EXTRACTED TEXT:
Anyway, getting back to the summary: Eve shows up and Adam shows her around, and they talk and philosophize and opine about just how tragic it is that the zombies can't be as wise and good and refined and civilized as they are. Adam seems to cheer up for a while under Eve's influence, but their reverie is rudely interrupted by the arrival of Ava, Eve's "teenage" sister from LA, who shows up uninvited in their house one night, asking if she can crash on their couch and eat their "food".
Mia Wasikowska is spot-on with her portrayal of Ava as a bratty, self-absorbed teenie-bopper who either can't read anger in other people's voices and faces, or else has complete faith that pouting and begging will get her out of trouble when said people inevitably explode at her. The character is grating, but that's definitely intentional here, since she's practically the only character who induces change at all: without her, Adam and Eve would probably spend the whole movie lounging around, listening to indie music on vinyl, and drinking type O negative out of crystal absinthe-glasses. Their existence is stable and comfortable, if a bit dull: Ava throws a wrench into all that.

TASKS TO COMPLETE:
1: Reproduce verbatim the passage of the movie review from "Mia Wasikowska is" to "into all that.".
2: Answer these questions about the movie review:
(a) Where does Ava come from when she shows up at Adam and Eve's house?
(b) Which actress plays Ava?
(c) What kind of music does the review say Adam and Eve would listen to on vinyl?

SOURCE MATERIAL:
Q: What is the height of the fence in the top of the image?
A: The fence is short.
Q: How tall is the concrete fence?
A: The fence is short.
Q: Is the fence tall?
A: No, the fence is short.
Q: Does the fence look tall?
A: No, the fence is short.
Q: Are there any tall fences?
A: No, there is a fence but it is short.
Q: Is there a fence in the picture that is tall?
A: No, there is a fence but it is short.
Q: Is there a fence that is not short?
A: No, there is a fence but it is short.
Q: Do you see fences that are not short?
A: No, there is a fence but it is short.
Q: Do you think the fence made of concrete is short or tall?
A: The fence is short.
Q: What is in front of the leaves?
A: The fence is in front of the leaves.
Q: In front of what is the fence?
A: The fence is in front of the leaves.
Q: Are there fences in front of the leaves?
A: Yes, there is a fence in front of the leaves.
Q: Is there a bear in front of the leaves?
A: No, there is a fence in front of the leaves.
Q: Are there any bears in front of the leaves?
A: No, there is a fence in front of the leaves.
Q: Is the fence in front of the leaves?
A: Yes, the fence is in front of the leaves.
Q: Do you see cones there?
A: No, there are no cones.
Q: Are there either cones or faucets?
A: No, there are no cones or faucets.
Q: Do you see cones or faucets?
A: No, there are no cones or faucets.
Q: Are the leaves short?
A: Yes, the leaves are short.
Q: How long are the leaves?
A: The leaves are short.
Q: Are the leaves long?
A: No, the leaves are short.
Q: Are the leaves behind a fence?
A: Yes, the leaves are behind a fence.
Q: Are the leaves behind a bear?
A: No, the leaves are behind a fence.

---

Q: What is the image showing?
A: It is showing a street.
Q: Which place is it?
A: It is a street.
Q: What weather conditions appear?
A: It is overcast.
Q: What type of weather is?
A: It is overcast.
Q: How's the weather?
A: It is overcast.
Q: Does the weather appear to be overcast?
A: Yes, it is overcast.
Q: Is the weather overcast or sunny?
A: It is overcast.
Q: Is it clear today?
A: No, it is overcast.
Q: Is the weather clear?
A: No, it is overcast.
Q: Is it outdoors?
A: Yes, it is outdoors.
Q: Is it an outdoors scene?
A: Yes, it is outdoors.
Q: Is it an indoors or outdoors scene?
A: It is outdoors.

RESPONSES IN ORDER:
1:
Mia Wasikowska is spot-on with her portrayal of Ava as a bratty, self-absorbed teenie-bopper who either can't read anger in other people's voices and faces, or else has complete faith that pouting and begging will get her out of trouble when said people inevitably explode at her. The character is grating, but that's definitely intentional here, since she's practically the only character who induces change at all: without her, Adam and Eve would probably spend the whole movie lounging around, listening to indie music on vinyl, and drinking type O negative out of crystal absinthe-glasses. Their existence is stable and comfortable, if a bit dull: Ava throws a wrench into all that.

2:
(a) LA
(b) Mia Wasikowska
(c) Indie music